Work to complete ::
Set down again each entry exactly as it reads, pictures excluded.

Collected data

_ _ _ _

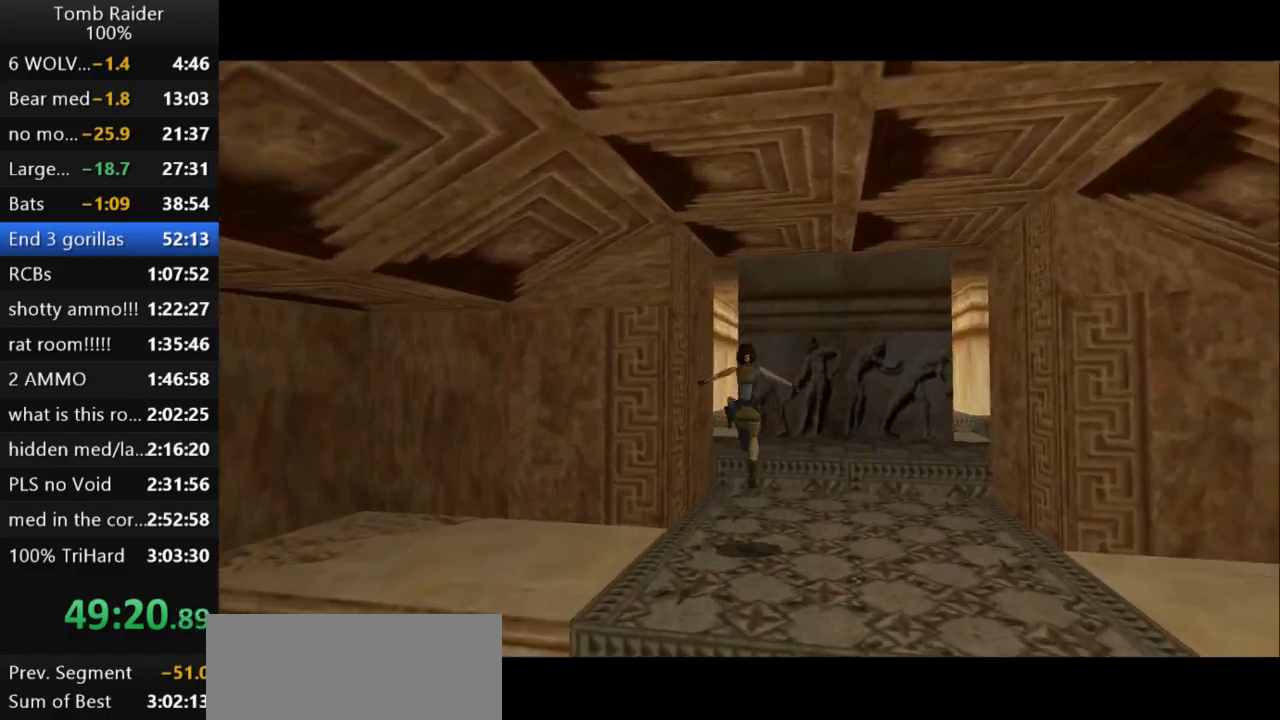
{"keys": ["jump", "up"], "events": [[167, "left", "up"]]}
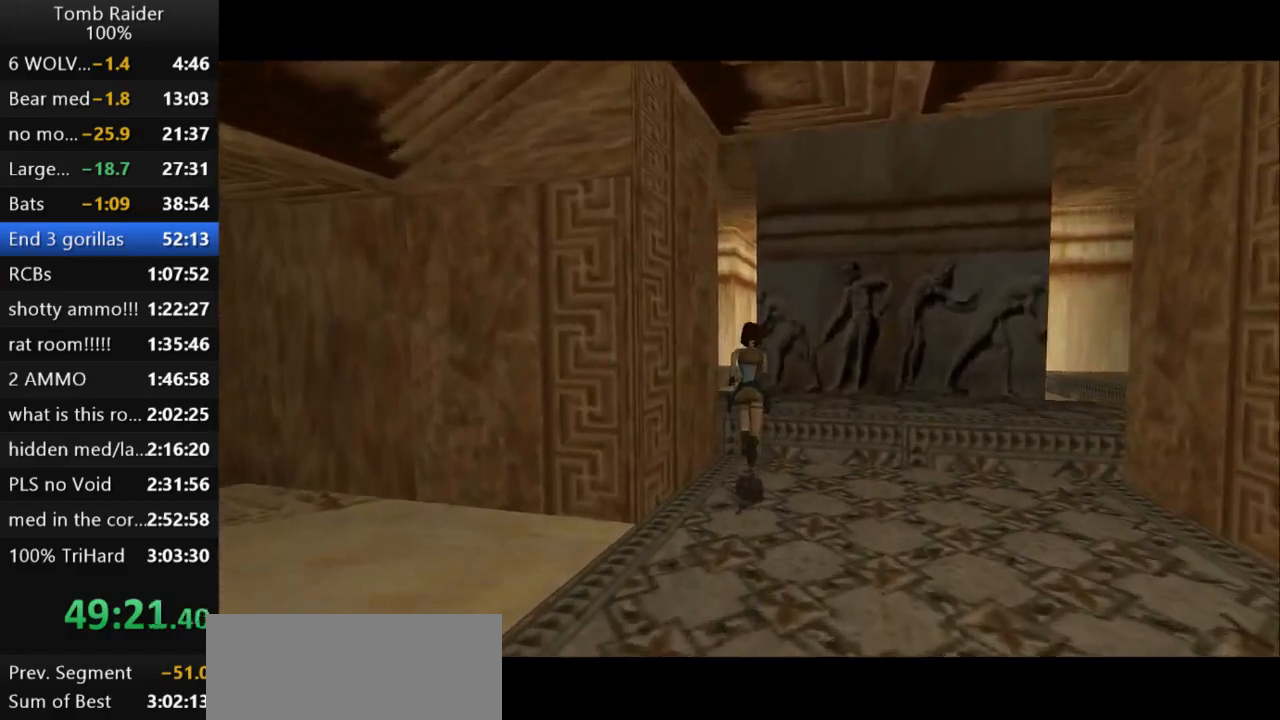
{"keys": ["jump", "up"], "events": [[33, "left", "down"], [200, "left", "up"]]}
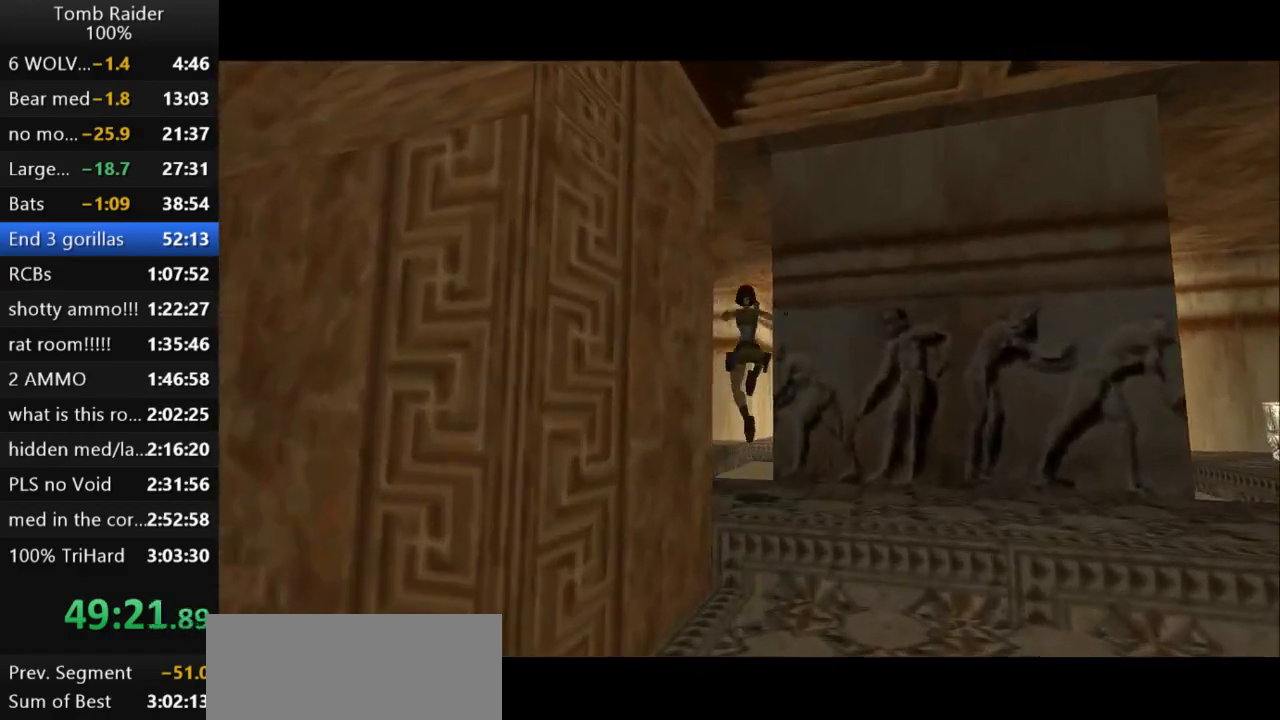
{"keys": ["jump", "right", "up"], "events": [[100, "right", "down"], [300, "right", "up"], [433, "right", "down"]]}
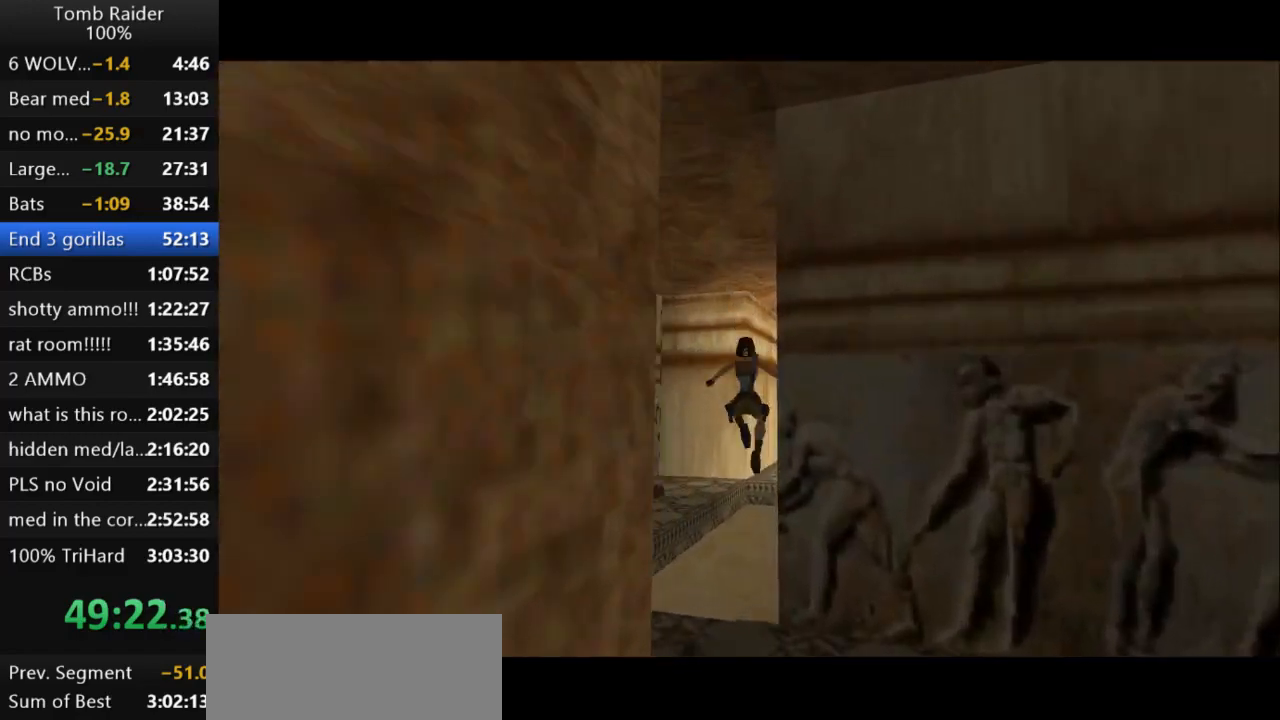
{"keys": ["jump", "right", "up"], "events": []}
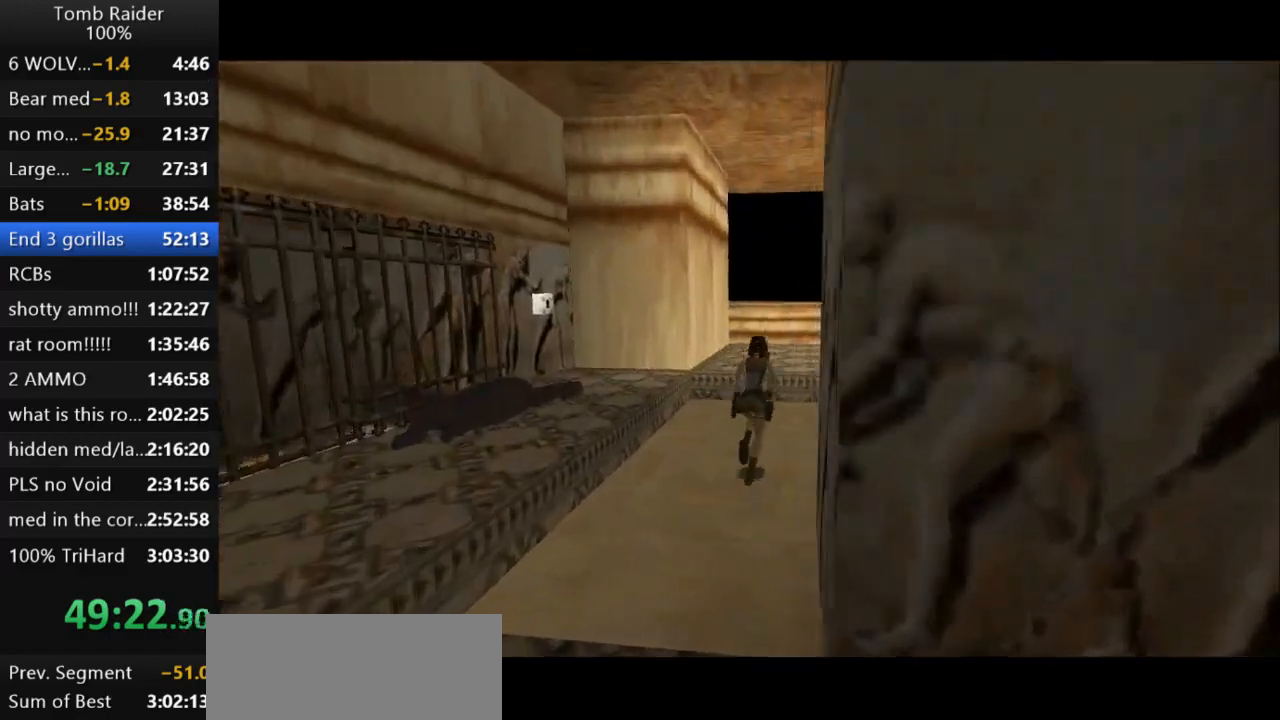
{"keys": ["jump", "left", "up"], "events": [[67, "right", "up"], [400, "left", "down"]]}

_ _ _ _

Solution to the problem ::
{"keys": ["jump", "up"], "events": [[167, "left", "up"]]}
{"keys": ["jump", "up"], "events": [[33, "left", "down"], [200, "left", "up"]]}
{"keys": ["jump", "right", "up"], "events": [[100, "right", "down"], [300, "right", "up"], [433, "right", "down"]]}
{"keys": ["jump", "right", "up"], "events": []}
{"keys": ["jump", "left", "up"], "events": [[67, "right", "up"], [400, "left", "down"]]}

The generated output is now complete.